[Pose landmark coordinates]
>>>>
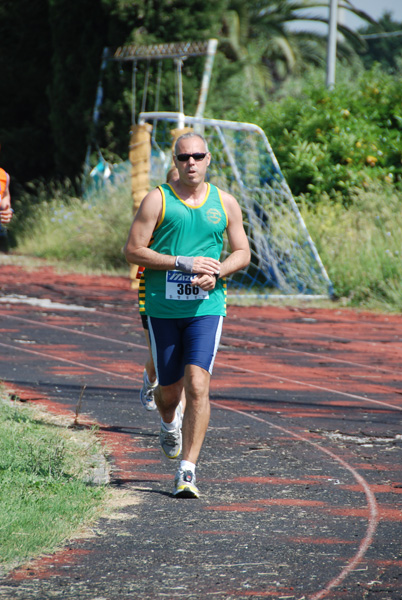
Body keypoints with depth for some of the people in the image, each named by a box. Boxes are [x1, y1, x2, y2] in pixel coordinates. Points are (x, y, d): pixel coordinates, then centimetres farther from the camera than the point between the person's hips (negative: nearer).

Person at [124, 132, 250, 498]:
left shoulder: (225, 203, 6)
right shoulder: (158, 200, -1)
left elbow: (242, 253, 13)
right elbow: (133, 251, -5)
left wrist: (216, 273, -8)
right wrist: (184, 263, -14)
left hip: (206, 306, 0)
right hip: (162, 307, 0)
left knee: (197, 385, -15)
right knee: (169, 389, 10)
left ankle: (188, 471, -12)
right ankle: (169, 424, 48)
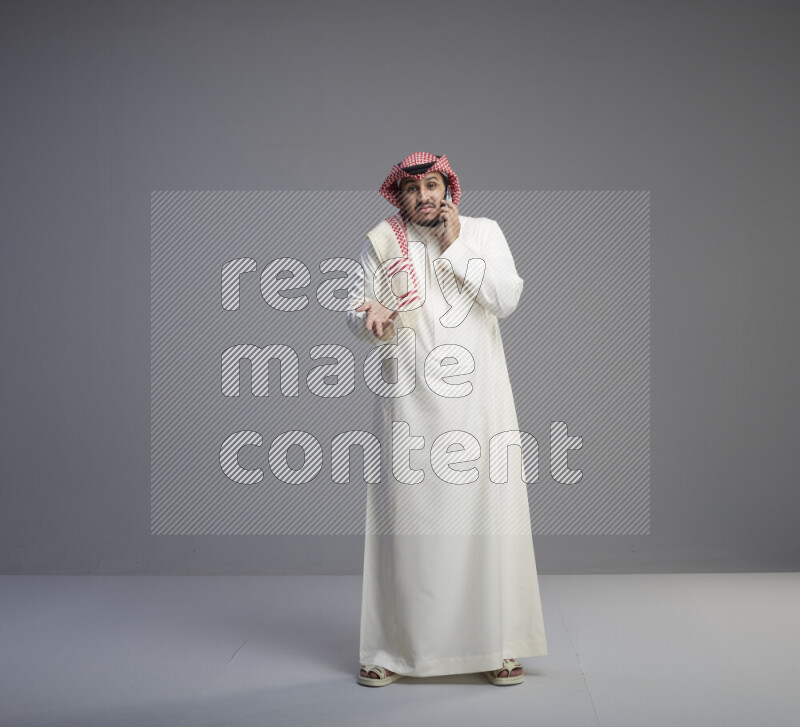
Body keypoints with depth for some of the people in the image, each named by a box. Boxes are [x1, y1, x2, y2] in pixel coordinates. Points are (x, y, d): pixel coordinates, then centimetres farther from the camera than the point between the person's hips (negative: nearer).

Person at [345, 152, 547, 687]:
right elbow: (356, 311, 8)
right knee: (405, 516, -2)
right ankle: (394, 650, 8)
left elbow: (507, 300, -3)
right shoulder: (382, 242, 9)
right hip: (411, 401, 0)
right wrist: (370, 314, -15)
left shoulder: (484, 232, 9)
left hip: (478, 398, 0)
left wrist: (455, 247, -6)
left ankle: (498, 645, 8)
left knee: (487, 513, -2)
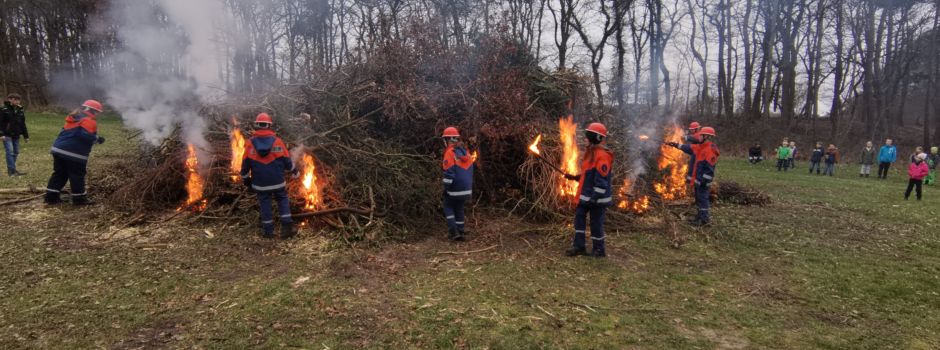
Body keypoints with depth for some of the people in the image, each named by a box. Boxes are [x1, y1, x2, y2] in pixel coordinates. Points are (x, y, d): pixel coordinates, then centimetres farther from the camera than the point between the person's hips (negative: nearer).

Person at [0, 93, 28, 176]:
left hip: (16, 135, 6)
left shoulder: (20, 111, 10)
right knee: (10, 152, -12)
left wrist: (26, 136, 17)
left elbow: (23, 124, 17)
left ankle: (11, 169, 17)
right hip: (7, 135, -6)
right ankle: (12, 170, -13)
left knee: (16, 152, 7)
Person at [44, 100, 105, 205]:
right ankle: (79, 199, 6)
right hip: (74, 153, -9)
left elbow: (67, 133, 24)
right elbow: (86, 136, -24)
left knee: (59, 174, 14)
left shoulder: (73, 118, 20)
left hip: (59, 149, 9)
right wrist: (97, 139, -6)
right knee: (77, 176, 0)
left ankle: (51, 197, 15)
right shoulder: (89, 121, -10)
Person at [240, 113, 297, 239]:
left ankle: (268, 231, 17)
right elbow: (287, 161, -3)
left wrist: (246, 181, 12)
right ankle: (286, 226, 6)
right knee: (283, 200, 16)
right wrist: (295, 171, 16)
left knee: (265, 204, 12)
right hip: (278, 181, 0)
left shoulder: (250, 143, -6)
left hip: (260, 183, 0)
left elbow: (245, 165, -1)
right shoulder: (277, 141, -9)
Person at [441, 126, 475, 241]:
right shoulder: (465, 151, 8)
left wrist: (446, 188, -8)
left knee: (448, 207, 11)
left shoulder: (450, 152, -14)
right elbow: (470, 170, 15)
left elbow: (449, 173, -18)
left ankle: (453, 231, 3)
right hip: (466, 188, 6)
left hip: (454, 188, -6)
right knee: (459, 208, 18)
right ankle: (461, 232, 18)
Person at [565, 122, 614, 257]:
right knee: (579, 217, 9)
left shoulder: (602, 155, -19)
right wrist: (575, 177, 14)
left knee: (596, 223, 1)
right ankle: (579, 246, 17)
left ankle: (599, 250, 16)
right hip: (586, 195, 10)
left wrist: (595, 197, -24)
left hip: (597, 197, -10)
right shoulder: (591, 152, 13)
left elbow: (601, 179, -23)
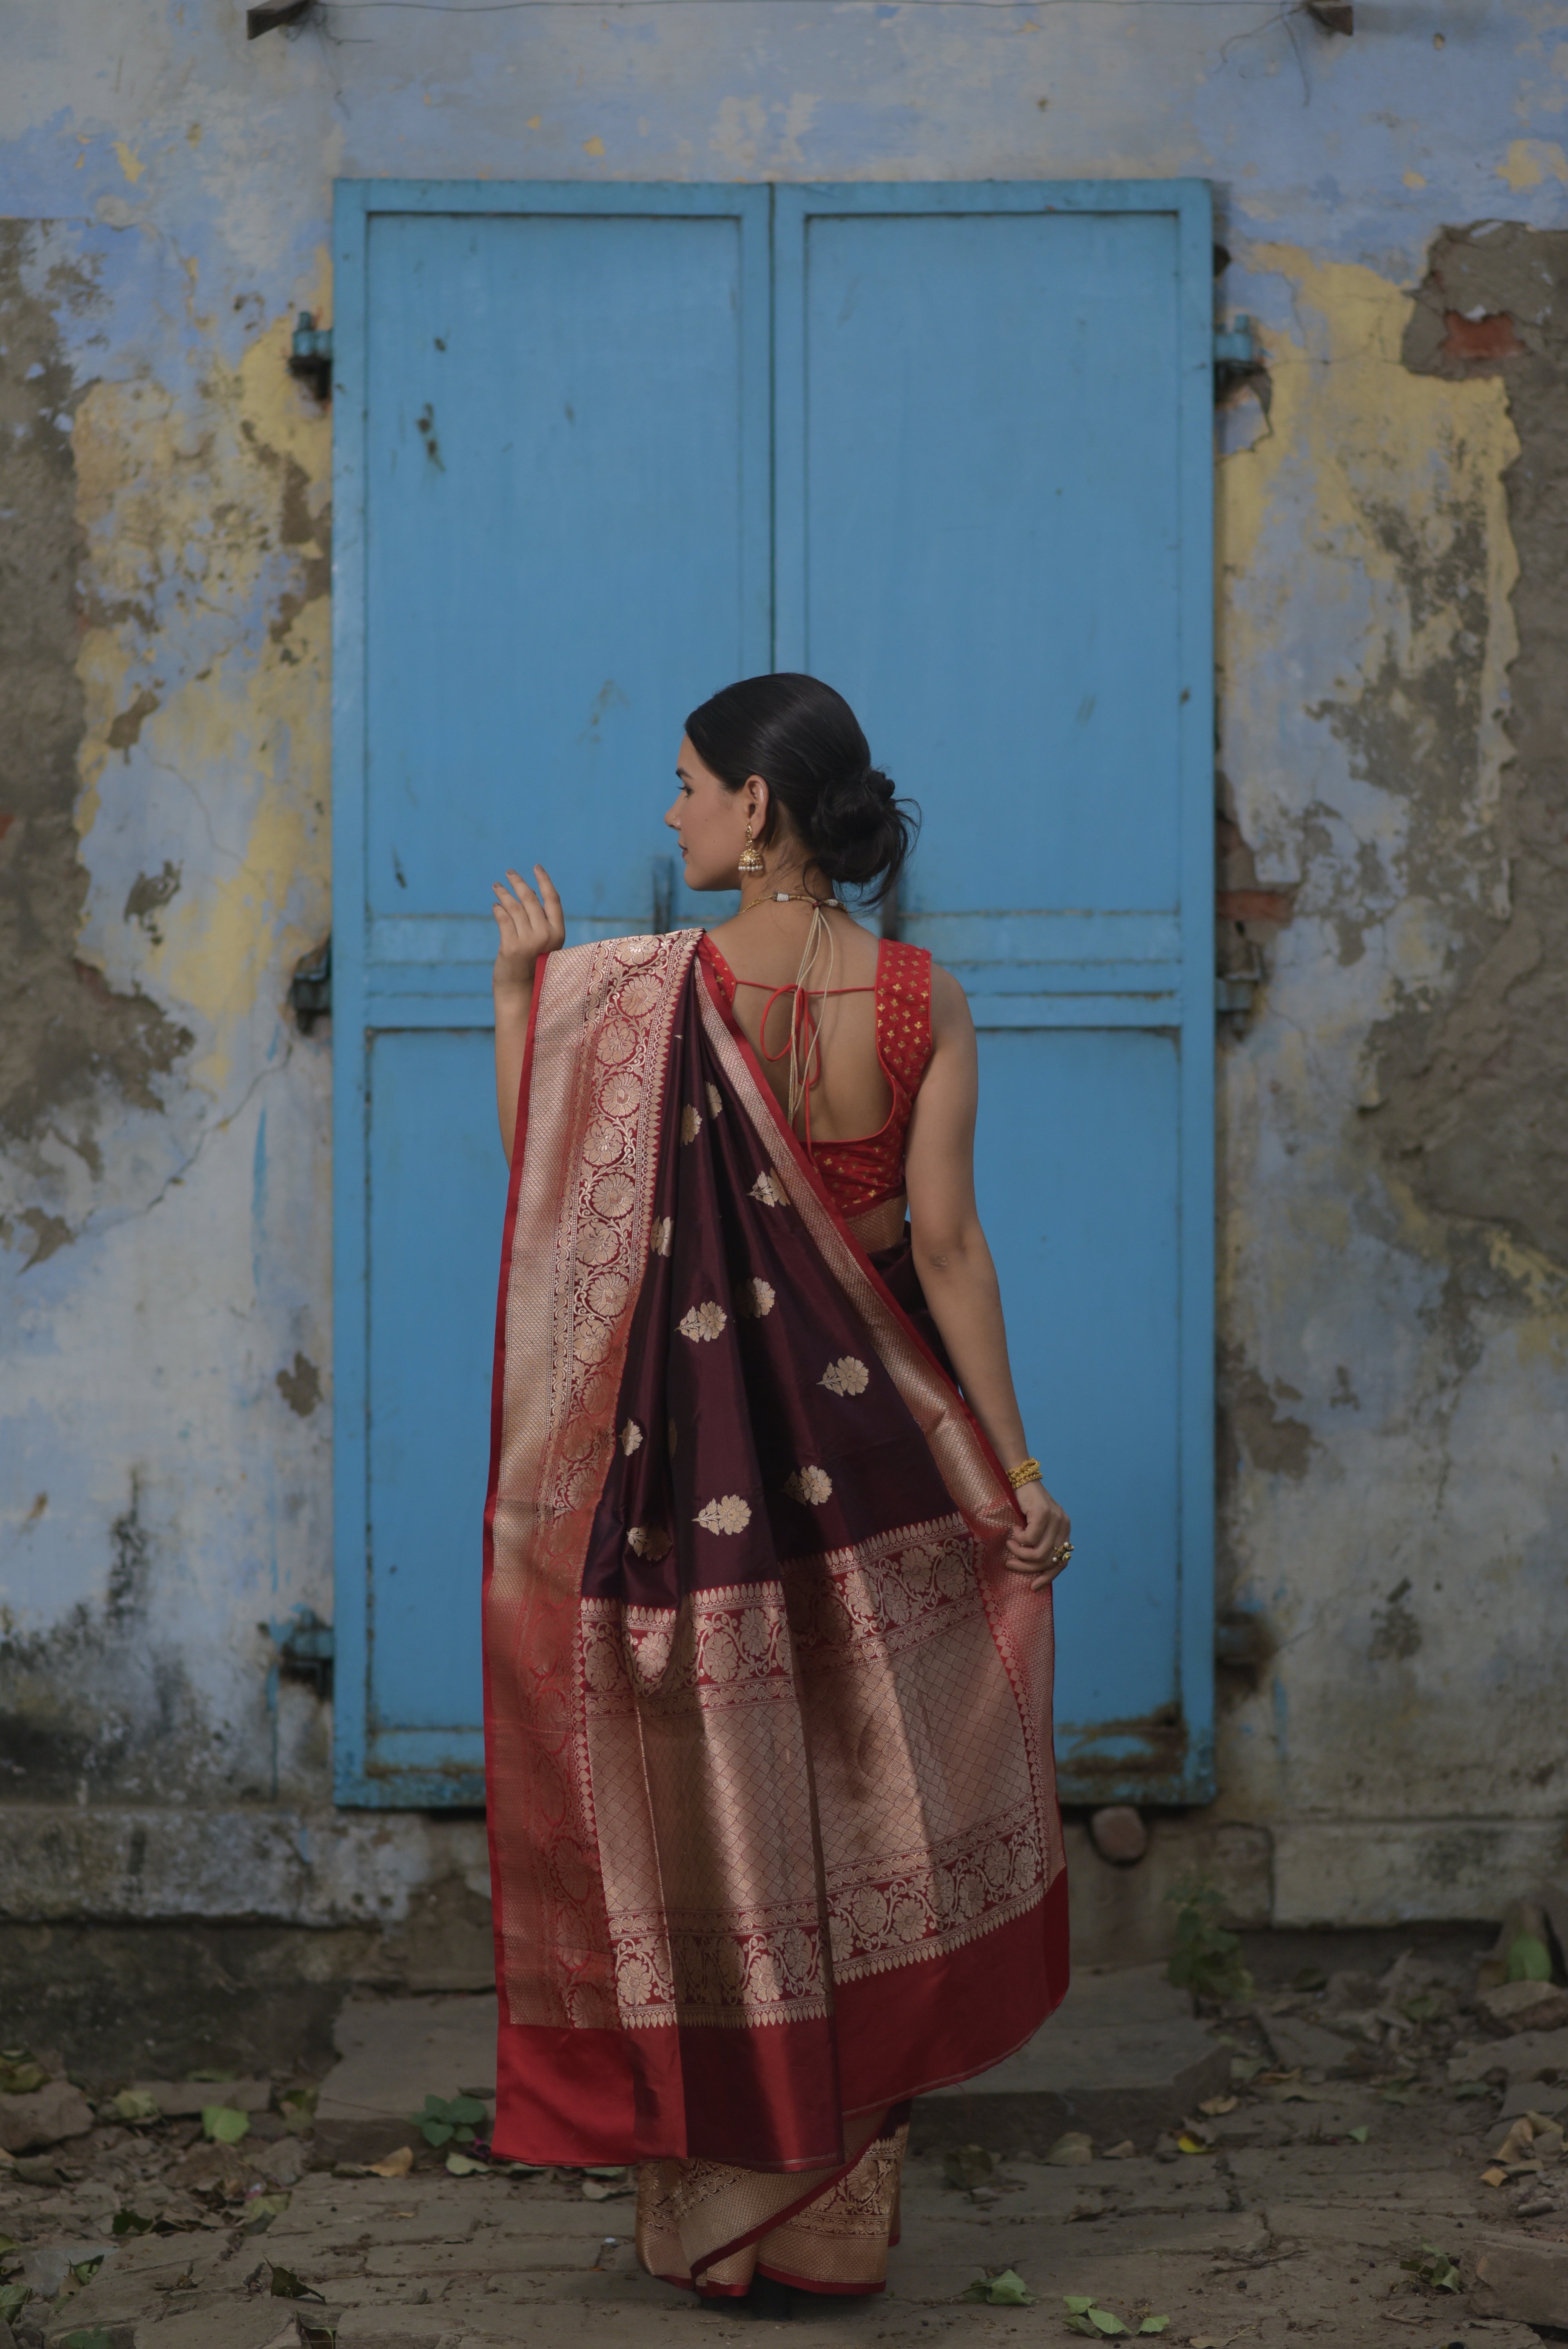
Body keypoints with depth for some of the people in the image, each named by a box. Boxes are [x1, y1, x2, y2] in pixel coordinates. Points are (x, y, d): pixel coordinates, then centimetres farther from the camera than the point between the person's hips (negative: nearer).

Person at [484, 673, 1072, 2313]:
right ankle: (842, 2208, 21)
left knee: (712, 1811, 9)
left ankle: (717, 2212, 19)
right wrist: (1015, 1470, -1)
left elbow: (539, 1173, -1)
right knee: (858, 1815, 12)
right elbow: (946, 1248, -6)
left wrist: (520, 984, 8)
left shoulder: (647, 993, -12)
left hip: (697, 1467, -2)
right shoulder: (921, 1002, -6)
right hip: (870, 1457, 2)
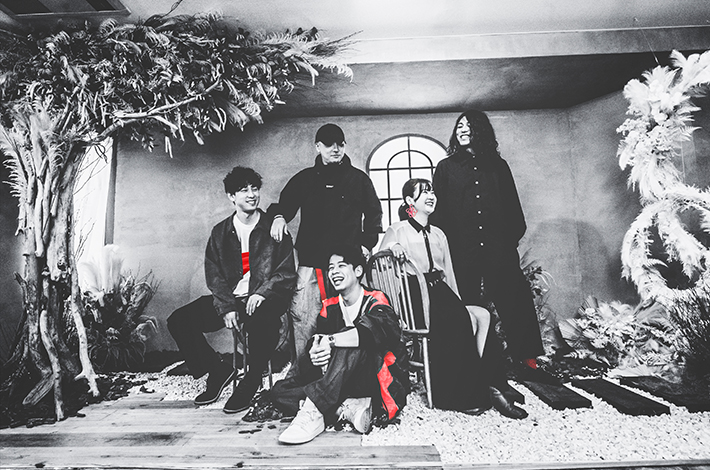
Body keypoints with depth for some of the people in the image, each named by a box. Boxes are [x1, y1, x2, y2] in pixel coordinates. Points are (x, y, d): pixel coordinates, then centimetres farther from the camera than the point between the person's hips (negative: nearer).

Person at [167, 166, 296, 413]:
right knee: (179, 320, -11)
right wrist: (226, 308, -11)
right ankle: (218, 370, 7)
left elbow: (287, 272, -1)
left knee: (262, 322, -37)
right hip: (229, 299, 4)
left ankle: (250, 382, -10)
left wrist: (261, 294, -18)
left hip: (265, 299, -4)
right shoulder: (220, 232, 11)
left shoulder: (274, 228, 3)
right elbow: (214, 275, 4)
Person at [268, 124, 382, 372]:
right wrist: (279, 216, -5)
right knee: (302, 316, -7)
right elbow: (284, 203, 18)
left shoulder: (359, 179, 11)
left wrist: (366, 244, 4)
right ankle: (299, 369, 5)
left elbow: (374, 213, 15)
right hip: (310, 260, 1)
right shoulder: (304, 179, 14)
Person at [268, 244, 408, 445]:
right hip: (342, 386, 6)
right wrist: (314, 355, -29)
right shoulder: (330, 307, 10)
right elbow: (317, 339, -5)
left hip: (382, 382, -5)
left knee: (356, 346, -35)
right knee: (279, 391, -9)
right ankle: (349, 408, -25)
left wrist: (330, 341, -39)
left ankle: (313, 412, -35)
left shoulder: (375, 301, -7)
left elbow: (375, 331, -30)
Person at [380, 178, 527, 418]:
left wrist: (458, 303, 11)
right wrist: (392, 246, -24)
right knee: (474, 318, -27)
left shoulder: (438, 234, 25)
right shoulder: (397, 230, 6)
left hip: (441, 292, 6)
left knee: (483, 316, -21)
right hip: (415, 298, -6)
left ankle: (489, 386, -22)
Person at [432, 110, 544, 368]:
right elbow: (438, 209, 5)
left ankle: (527, 356, 10)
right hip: (462, 250, -1)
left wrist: (513, 236, 2)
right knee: (468, 306, 3)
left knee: (513, 300, -2)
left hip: (499, 249, 1)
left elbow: (512, 205, 14)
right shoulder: (446, 167, 11)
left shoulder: (498, 165, 16)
<<<<
Task requirements:
Rewrite everything in the material above from the line containing "left elbow: (67, 133, 24)" down to the line containing "left hip: (260, 183, 0)", keeping every line, including the person box line, in order. Raise each number inside the keypoint values (x, y and depth) by 59, and leave the box numbers and all other text as they are.

Your response:
left elbow: (126, 192, 83)
right elbow: (145, 195, 35)
left knee: (118, 233, 73)
left shoulder: (132, 177, 79)
left hip: (118, 208, 68)
right wrist: (156, 198, 53)
right knee: (136, 235, 59)
left ankle: (110, 256, 74)
right shoulder: (148, 180, 49)
Person at [240, 113, 297, 239]:
left ankle: (327, 290, 76)
right elbow: (346, 220, 56)
left wrist: (305, 240, 71)
right ankle: (345, 285, 65)
right knee: (342, 259, 75)
right wrist: (354, 230, 75)
left knee: (324, 263, 71)
right hip: (337, 240, 59)
left shoulder: (309, 202, 53)
left hip: (319, 242, 59)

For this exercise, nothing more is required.